With fighting showing no signs of slowing down, Florida Representative Brian Mast watches the conflict in Iran with a vested interest. Few members of Congress see this conflict through a more personal lens. Mast lost both of his legs in Afghanistan, something he thinks about often.
“I think about it from time to time,” the congressman tells CBN News. “I think about it when I put my legs on in the morning and set out to walking around the day.”
He calls it his “alive day.”
“As I was going out into the dark of night that evening, I found an improvised explosive device in a way that I didn’t want to. I remember everything about it detonating beneath my feet and losing my legs. But the point that I tell everybody to fast forward a little bit through that story is that the last thing I remember from the evening is when I’m being loaded onto a helicopter. And my men, as we’re trained to prevent shock, and, ‘You’re going to be all right, you’re going to be OK.’ That’s something that we do when you’re on the battlefield and somebody is injured. And the last thing I remember from that night is them telling me those things and they’re loading me onto a helicopter and they give me one last salute and they tell me, ‘You’re gonna be okay.’ And the fact of the matter is I am okay today. I am okay today for three very specific reasons. My God, my country, and my family.”
After recovery, he volunteered with the Israeli Defense Forces, the only congressman ever to do so. He helped prepare medical supplies on the front lines.
Mast spoke with CBN News more than a decade ago about his service. “We’re packaging narcotics that can be used like morphine, tourniquet,” he said more than a decade ago. “We’re packaging IVs. These are all things combat medics carry with them. I myself had three tourniquets placed on me when I was injured. This is the kind of stuff they need.”
So, looking back, what was that experience like for him and how does it inform his views today about what’s going on in Iran?
“One of the most impactful parts of that experience was being hosted by families over the weekend,” Mast tells CBN News. “When you’re with these families each weekend over Shabbat, things like that, what you realize is that every last family is waiting for a son, a daughter, a grandson, a granddaughter, somebody to come home for that Shabbat meal. And the point that I’m making is everybody there is affected by conflict. Everybody there is affected by military service and that demand to go out there and defend your country.”
Today, Mast is chairman of the House Foreign Affairs Committee and as the U.S. and Israel target Iran daily, he says the stakes are clear.

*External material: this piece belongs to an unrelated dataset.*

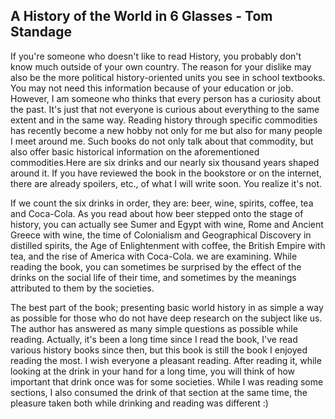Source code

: ## A History of the World in 6 Glasses - Tom Standage

If you're someone who doesn't like to read History, you probably don't know much outside of your own country. The reason for your dislike may also be the more political history-oriented units you see in school textbooks. You may not need this information because of your education or job. However, I am someone who thinks that every person has a curiosity about the past. It's just that not everyone is curious about everything to the same extent and in the same way. Reading history through specific commodities has recently become a new hobby not only for me but also for many people I meet around me. Such books do not only talk about that commodity, but also offer basic historical information on the aforementioned commodities.Here are six drinks and our nearly six thousand years shaped around it. If you have reviewed the book in the bookstore or on the internet, there are already spoilers, etc., of what I will write soon. You realize it's not.

If we count the six drinks in order, they are: beer, wine, spirits, coffee, tea and Coca-Cola. As you read about how beer stepped onto the stage of history, you can actually see Sumer and Egypt with wine, Rome and Ancient Greece with wine, the time of Colonialism and Geographical Discovery in distilled spirits, the Age of Enlightenment with coffee, the British Empire with tea, and the rise of America with Coca-Cola. we are examining. While reading the book, you can sometimes be surprised by the effect of the drinks on the social life of their time, and sometimes by the meanings attributed to them by the societies.

The best part of the book; presenting basic world history in as simple a way as possible for those who do not have deep research on the subject like us. The author has answered as many simple questions as possible while reading. Actually, it's been a long time since I read the book, I've read various history books since then, but this book is still the book I enjoyed reading the most. I wish everyone a pleasant reading. After reading it, while looking at the drink in your hand for a long time, you will think of how important that drink once was for some societies. While I was reading some sections, I also consumed the drink of that section at the same time, the pleasure taken both while drinking and reading was different :)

“Finally, Americans are being avenged. And finally, you have an administration that says, we’re going to destroy every single piece of Iranian military hardware that exists…This is a response to what has been taking place against us for decades with an administration that has the stones to say, ‘This comes to an end.'”
When it comes to the question of U.S. troops being sent into Iran — Mast points in a different direction. “My view is that the boots on the ground need to be 90 million Iranian boots on the ground that are choosing a different path,” says Congressman Mast. “Because if they’re not choosing a different path, then it doesn’t matter about American boots on the ground in that way.”
Important counsel from a man who has seen war up close.